- Born: Aurora Teixeira de Castro 1891 Porto, Portugal
- Died: 1931 (aged 39–40) Valongo, Portugal
- Occupation: Notary
- Known for: Feminist

= Aurora Teixeira de Castro =

Portuguese feminist and first female notary in Portugal

Aurora Teixeira de Castro (1891 – 1931) was vice-president in 1926 and 1927 of the feminist Conselho Nacional das Mulheres Portuguesas (National Council of Portuguese Women). She was a lawyer and notary and the first female notary in Portugal.

==Early life and activism==
Aurora Teixeira de Castro was born in Porto, Portugal in 1891. She studied at the University of Coimbra, where she graduated in Law in 1916. As a member of the Conselho Nacional das Mulheres Portuguesas, she played a major role in one of its early conferences, on the theme of “The legal situation of women in Portugal”, making four separate presentations. These were titled: (1) "The equivalence of the sexes and the equality of the rights and duties of men and women"; (2) "Disadvantage faced by women until the democracy that followed the arrival of the Republic"; (3) "On the concessions that the Republic's legislation made to women" and, (4) "Demands that can be achieved for the perfect equality of the rights of the two sexes". In these presentations she contrasted the roles that women could then play in society, such as holding professional positions, with the fact that they still could not vote nor have the right to keep their salary for themselves if married.

==Campaigning==
In 1921 she published Reivindicações Sociais e Políticas da Mulher Portuguesa na República (Social and Political Claims of the Portuguese Woman under the Republic).
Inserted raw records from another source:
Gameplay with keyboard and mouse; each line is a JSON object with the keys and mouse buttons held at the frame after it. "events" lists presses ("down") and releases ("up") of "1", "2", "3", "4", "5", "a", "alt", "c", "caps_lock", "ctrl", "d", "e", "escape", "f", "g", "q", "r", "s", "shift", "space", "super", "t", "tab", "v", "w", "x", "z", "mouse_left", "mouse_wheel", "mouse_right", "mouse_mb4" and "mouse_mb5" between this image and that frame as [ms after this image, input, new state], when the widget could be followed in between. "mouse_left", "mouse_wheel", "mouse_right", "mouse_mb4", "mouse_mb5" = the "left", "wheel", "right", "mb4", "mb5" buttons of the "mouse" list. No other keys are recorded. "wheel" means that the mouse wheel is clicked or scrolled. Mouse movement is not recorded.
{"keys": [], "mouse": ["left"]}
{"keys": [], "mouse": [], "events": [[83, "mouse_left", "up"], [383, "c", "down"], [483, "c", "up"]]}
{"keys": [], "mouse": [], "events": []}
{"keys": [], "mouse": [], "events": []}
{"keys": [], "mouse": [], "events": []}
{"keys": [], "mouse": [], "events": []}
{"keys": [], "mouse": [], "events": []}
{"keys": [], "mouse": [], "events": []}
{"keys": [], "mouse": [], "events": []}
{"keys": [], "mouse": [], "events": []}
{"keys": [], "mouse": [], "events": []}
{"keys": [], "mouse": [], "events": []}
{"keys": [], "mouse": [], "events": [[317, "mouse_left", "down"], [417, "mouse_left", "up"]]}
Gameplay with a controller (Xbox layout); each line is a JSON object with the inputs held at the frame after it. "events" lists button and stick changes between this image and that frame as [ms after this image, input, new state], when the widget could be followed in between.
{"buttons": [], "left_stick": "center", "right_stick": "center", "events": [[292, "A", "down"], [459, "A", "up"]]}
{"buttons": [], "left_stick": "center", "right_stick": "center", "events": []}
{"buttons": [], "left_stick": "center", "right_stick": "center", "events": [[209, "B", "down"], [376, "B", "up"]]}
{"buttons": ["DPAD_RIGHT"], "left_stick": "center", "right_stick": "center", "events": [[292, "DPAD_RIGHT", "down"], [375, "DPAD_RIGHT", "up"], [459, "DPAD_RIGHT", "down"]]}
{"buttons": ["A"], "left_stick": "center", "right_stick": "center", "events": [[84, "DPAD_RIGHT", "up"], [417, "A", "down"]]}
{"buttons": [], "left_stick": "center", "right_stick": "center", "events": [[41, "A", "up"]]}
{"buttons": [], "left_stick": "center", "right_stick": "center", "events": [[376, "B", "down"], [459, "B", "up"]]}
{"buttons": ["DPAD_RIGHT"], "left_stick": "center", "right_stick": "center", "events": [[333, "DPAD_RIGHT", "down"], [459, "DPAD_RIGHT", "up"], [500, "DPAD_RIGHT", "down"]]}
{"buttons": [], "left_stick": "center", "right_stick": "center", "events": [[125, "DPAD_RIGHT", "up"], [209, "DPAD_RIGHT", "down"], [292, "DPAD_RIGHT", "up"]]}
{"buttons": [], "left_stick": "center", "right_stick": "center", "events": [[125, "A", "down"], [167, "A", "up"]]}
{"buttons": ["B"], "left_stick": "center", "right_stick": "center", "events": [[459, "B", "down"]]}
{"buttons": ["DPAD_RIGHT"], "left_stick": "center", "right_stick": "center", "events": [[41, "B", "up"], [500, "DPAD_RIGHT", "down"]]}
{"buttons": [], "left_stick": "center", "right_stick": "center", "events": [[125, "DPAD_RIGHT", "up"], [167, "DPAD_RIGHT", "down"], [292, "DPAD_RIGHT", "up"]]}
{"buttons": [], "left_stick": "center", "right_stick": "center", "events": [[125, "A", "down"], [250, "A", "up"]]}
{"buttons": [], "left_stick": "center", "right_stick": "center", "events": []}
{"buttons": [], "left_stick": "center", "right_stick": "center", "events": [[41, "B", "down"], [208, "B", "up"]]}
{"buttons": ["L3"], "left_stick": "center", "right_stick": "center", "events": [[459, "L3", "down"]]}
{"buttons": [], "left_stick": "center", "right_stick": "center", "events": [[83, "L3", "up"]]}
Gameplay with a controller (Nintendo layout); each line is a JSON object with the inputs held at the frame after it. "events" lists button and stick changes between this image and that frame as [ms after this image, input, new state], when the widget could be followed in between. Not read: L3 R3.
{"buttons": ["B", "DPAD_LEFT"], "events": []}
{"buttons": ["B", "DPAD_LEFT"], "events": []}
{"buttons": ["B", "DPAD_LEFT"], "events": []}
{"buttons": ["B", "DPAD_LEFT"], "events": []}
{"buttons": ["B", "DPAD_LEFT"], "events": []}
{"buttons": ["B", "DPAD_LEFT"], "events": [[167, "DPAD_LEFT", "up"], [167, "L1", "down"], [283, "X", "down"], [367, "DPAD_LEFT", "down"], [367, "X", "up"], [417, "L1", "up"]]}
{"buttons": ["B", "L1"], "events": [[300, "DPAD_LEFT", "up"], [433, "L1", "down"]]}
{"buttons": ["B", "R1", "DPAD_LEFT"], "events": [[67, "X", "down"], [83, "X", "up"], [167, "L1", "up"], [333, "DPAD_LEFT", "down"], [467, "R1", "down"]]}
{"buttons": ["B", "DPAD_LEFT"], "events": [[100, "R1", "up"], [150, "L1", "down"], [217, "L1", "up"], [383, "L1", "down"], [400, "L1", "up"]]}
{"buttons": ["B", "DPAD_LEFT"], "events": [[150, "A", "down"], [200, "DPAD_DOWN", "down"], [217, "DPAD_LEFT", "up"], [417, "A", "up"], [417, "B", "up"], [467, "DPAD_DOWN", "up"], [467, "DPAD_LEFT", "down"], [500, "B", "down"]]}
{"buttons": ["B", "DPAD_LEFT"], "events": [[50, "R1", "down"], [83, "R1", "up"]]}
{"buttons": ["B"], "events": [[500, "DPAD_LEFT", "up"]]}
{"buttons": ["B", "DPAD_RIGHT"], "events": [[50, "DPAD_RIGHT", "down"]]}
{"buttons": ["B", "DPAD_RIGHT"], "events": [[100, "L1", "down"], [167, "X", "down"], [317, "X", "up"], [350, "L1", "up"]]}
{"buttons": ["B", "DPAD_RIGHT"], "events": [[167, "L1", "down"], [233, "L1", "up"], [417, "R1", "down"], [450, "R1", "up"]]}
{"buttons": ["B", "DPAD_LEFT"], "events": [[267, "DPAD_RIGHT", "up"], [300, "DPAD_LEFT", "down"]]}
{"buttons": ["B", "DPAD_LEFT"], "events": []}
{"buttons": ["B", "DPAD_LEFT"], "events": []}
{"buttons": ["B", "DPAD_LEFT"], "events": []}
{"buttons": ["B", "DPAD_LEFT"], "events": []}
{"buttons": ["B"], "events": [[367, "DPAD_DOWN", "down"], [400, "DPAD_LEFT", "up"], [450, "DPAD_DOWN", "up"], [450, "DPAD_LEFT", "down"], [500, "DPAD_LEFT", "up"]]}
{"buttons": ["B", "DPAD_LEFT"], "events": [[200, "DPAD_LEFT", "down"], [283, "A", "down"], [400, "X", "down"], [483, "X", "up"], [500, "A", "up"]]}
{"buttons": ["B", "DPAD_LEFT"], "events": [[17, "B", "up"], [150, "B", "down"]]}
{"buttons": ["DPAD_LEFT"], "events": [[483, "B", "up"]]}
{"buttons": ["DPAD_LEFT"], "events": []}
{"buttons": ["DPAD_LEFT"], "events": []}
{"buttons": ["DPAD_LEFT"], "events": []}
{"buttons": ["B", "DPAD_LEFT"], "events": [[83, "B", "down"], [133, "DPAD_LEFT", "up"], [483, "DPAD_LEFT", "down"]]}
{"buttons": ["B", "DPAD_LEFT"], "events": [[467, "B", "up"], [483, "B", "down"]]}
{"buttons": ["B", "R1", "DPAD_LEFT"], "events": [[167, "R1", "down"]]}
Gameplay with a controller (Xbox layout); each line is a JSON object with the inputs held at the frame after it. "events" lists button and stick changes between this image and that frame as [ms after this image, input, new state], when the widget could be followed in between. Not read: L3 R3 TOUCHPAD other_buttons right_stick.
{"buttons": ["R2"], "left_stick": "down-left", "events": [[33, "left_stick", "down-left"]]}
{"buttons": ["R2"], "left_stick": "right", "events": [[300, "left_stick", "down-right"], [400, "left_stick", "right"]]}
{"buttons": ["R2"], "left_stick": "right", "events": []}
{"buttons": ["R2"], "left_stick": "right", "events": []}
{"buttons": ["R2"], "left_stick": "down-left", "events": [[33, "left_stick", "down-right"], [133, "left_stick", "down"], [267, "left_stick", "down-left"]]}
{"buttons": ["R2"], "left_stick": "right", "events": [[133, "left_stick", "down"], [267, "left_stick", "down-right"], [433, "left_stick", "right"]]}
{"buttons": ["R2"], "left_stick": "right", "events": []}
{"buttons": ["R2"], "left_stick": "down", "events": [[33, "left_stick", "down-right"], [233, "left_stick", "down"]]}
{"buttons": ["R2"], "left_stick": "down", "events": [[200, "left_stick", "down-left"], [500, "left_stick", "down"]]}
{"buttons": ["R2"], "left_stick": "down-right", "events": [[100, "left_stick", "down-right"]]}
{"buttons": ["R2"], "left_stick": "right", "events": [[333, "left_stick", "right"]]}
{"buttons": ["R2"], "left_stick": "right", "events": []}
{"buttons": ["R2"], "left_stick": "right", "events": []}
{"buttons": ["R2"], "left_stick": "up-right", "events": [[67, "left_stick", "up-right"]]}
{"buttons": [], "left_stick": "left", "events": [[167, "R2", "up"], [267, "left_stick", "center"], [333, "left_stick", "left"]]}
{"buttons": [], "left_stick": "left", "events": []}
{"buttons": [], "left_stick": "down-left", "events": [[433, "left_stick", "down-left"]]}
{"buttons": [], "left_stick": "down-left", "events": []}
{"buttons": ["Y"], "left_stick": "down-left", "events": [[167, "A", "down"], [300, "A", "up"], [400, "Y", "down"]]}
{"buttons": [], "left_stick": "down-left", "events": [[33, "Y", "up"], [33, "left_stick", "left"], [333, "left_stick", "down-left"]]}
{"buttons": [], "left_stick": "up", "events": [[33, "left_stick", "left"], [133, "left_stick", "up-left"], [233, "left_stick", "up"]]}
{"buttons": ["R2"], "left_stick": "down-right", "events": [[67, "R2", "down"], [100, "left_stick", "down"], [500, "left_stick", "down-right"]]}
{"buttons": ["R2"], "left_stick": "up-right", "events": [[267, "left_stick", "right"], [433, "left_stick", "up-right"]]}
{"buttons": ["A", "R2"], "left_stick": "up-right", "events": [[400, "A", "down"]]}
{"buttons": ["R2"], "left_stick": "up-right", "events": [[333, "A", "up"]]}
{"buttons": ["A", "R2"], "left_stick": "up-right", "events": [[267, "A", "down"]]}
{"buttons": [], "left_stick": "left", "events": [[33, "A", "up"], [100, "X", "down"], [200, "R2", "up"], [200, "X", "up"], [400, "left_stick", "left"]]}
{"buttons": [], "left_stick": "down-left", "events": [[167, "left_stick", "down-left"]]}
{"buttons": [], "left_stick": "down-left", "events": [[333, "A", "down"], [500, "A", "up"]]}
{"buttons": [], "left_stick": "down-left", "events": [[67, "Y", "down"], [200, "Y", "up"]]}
In February 1923, the Council sent a message of thanks to the Minister of Justice and Religious Affairs, António de Abranches Ferrão, for presenting a draft law on the updating of the legal status of married women in relation to the administration of their property. Teixeira de Castro, in an article published in the council's magazine, Alma feminina, recognized that the draft law represented progress for Portuguese women, but continued to advocate the absolute separation of assets. She criticized Abranches Ferrão for failing to propose reforms in some areas while proposing inadequate reforms in others.

In order to celebrate the tenth anniversary of its foundation in 1914, the Council decided to organize a feminist congress. Teixeira de Castro was a member of the organizing committee, which was chaired by Adelaide Cabete, and included Deolinda Lopes Vieira, Maria O'Neill, and Vitória Pais Freire de Andrade. This Feminist and Education Congress was scheduled for March 1924 but was postponed to allow provincial teachers to take part over Easter. It was aimed at studying, discussing and propagating feminist ideas and those related to them, and took place on 4–9 May 1924 in Lisbon. Teixeira de Castro addressed the themes of Social and Political Claims of Portuguese Women in the Republic; and the Situation of Married Women regarding Marital Property.

As the first female notary in Portugal, she also wrote a paper on "Portuguese Notaries-Their History, Evolution and Nature", which was published as a Monograph of the City of Porto in 1926.

==A playwright==
Aurora Teixeira de Castro was vice-president of the Conselho Nacional das Mulheres Portuguesas in 1926–27. In 1927 she published two plays with the umbrella heading of Teatro (Theatre); one in five acts called A Sombra (The Shadow), and a three-act piece called Mistérios de Amor (Mysteries of Love). These appear to have had primarily a polemical function, and it is not reported whether they were ever performed. The plays include many references to educational practices and to the right of women to have the same education as men. Interestingly, she had some of the male characters arguing in support of feminism.

Aurora Teixeira de Castro died in Valongo near Porto in 1931. She has roads named after her in Almada and Lisbon.